= WHAT YOU SHOULD DO =
Which lines of the entries hold the string "lung"? Copy each one.

= DATA SHOWN =
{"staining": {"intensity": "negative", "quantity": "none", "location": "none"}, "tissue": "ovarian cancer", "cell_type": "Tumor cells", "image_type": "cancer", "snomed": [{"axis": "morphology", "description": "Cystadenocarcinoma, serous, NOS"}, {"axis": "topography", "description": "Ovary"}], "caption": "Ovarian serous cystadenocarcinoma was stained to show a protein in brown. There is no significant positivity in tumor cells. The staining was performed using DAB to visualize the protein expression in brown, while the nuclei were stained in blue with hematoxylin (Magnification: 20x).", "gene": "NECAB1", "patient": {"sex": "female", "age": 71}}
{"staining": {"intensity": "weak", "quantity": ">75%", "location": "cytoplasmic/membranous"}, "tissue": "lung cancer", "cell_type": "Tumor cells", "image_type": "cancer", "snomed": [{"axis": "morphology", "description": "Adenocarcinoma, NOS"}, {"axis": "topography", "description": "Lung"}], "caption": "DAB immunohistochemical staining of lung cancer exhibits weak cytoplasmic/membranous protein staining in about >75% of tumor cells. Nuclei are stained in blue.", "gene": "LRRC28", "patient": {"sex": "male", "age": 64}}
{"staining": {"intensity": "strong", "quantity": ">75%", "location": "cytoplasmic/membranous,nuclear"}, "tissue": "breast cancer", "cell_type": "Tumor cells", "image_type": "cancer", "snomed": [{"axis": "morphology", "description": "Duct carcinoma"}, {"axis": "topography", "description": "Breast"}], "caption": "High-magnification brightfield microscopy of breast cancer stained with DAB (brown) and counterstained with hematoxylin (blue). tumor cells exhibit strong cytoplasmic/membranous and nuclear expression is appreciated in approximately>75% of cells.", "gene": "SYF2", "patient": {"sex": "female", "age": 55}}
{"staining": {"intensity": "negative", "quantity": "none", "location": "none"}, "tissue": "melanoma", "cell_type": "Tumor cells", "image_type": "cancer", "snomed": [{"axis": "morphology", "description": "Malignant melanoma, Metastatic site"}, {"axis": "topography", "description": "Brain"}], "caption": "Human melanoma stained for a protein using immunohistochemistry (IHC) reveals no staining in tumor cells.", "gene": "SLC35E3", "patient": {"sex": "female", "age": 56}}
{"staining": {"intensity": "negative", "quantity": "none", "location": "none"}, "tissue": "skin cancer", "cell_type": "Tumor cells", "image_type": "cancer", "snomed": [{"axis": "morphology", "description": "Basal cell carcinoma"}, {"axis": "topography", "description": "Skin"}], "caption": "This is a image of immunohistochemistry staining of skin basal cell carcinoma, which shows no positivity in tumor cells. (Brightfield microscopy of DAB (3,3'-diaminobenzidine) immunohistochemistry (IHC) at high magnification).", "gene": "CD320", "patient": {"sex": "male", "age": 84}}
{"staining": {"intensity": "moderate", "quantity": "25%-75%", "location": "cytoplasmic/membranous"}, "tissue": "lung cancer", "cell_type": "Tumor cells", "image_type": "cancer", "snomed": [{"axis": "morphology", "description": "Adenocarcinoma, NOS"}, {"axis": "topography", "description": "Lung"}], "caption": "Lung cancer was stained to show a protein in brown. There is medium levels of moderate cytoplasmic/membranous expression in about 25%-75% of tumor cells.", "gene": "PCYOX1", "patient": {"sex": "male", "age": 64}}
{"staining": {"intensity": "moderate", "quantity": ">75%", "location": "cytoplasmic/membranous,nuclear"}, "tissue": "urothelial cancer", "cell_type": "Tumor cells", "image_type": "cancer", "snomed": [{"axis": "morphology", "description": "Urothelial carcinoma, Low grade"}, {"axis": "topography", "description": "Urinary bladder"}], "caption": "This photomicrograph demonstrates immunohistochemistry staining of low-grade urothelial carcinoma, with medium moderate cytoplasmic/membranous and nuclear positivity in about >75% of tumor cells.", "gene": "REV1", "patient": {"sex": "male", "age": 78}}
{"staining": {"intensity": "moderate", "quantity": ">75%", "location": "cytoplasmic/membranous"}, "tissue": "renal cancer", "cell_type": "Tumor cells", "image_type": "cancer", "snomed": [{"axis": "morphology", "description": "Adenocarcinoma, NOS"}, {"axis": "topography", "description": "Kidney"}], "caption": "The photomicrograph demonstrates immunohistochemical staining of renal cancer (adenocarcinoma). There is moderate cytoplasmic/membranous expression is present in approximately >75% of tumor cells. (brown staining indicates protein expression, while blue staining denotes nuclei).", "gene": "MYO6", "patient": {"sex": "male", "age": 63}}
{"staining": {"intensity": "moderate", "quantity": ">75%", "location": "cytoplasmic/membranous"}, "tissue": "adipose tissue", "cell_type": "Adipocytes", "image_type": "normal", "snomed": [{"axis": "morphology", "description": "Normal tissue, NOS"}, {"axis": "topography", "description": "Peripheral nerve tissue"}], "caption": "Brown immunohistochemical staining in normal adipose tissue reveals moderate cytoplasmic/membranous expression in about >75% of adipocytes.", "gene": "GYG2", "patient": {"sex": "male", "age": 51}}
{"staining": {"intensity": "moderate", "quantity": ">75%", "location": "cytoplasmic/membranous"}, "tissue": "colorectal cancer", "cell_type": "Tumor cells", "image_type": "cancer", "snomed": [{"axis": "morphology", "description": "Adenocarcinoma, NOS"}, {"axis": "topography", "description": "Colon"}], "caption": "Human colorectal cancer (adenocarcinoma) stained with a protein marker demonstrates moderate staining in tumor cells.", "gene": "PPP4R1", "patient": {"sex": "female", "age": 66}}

= OUTPUT OF THE EXERCISE =
{"staining": {"intensity": "weak", "quantity": ">75%", "location": "cytoplasmic/membranous"}, "tissue": "lung cancer", "cell_type": "Tumor cells", "image_type": "cancer", "snomed": [{"axis": "morphology", "description": "Adenocarcinoma, NOS"}, {"axis": "topography", "description": "Lung"}], "caption": "DAB immunohistochemical staining of lung cancer exhibits weak cytoplasmic/membranous protein staining in about >75% of tumor cells. Nuclei are stained in blue.", "gene": "LRRC28", "patient": {"sex": "male", "age": 64}}
{"staining": {"intensity": "moderate", "quantity": "25%-75%", "location": "cytoplasmic/membranous"}, "tissue": "lung cancer", "cell_type": "Tumor cells", "image_type": "cancer", "snomed": [{"axis": "morphology", "description": "Adenocarcinoma, NOS"}, {"axis": "topography", "description": "Lung"}], "caption": "Lung cancer was stained to show a protein in brown. There is medium levels of moderate cytoplasmic/membranous expression in about 25%-75% of tumor cells.", "gene": "PCYOX1", "patient": {"sex": "male", "age": 64}}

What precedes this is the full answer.